[Stored data entries]
◇ ◇ ◇ ◇
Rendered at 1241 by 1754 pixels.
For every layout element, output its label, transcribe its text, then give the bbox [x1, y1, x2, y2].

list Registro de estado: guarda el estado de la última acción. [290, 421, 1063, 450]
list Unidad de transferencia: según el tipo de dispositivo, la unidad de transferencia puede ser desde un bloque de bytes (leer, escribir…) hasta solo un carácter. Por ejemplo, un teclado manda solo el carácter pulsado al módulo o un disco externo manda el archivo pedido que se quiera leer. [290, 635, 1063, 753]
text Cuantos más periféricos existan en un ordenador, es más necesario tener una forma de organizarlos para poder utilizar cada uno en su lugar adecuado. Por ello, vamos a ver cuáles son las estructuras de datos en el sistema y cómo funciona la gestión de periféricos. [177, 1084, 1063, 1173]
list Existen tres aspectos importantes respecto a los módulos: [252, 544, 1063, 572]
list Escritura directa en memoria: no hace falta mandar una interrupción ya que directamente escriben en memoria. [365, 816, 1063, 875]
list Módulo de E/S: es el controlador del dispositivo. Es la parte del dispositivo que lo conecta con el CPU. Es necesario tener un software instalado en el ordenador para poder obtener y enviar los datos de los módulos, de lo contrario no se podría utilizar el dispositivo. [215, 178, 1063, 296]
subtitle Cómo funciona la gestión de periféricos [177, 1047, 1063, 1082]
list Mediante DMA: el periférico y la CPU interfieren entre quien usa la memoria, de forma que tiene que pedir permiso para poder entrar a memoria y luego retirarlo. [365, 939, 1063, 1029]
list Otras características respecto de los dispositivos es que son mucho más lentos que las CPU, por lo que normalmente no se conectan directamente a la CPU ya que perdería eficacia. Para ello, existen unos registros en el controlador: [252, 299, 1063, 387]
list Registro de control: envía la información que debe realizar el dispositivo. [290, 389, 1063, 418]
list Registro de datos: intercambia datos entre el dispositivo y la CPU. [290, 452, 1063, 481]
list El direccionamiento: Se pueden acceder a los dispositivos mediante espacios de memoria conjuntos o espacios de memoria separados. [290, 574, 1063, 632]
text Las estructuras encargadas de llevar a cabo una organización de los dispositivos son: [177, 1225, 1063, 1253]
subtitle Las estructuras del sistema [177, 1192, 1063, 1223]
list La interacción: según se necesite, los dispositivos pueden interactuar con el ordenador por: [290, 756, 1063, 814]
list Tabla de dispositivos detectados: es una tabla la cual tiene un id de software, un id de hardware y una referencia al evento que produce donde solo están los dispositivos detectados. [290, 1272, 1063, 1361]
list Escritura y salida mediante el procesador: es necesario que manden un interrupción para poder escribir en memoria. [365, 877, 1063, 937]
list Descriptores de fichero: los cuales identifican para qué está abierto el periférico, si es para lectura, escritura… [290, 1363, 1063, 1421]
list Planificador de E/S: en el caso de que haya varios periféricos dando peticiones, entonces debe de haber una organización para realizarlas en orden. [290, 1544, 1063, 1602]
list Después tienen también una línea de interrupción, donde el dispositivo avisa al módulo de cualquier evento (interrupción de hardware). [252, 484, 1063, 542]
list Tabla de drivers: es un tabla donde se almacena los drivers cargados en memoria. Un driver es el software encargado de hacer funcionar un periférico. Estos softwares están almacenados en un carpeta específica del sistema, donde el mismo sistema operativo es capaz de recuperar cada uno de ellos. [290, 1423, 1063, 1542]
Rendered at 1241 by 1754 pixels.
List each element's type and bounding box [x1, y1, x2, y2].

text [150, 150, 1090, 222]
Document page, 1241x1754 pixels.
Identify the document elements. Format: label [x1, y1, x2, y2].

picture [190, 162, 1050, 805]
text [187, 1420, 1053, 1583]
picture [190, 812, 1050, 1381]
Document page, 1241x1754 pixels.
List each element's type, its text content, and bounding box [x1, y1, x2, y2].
◇ ◇ ◇ ◇
# Brief
Reproduce, word for word, every line starting at the line that contains "Identify the document" and ending with the final line of the entries.

# Task solution
Identify the document elements. Format: label [x1, y1, x2, y2].

picture [190, 162, 1050, 805]
text [187, 1420, 1053, 1583]
picture [190, 812, 1050, 1381]
Document page, 1241x1754 pixels.
List each element's type, its text content, and bounding box [x1, y1, x2, y2].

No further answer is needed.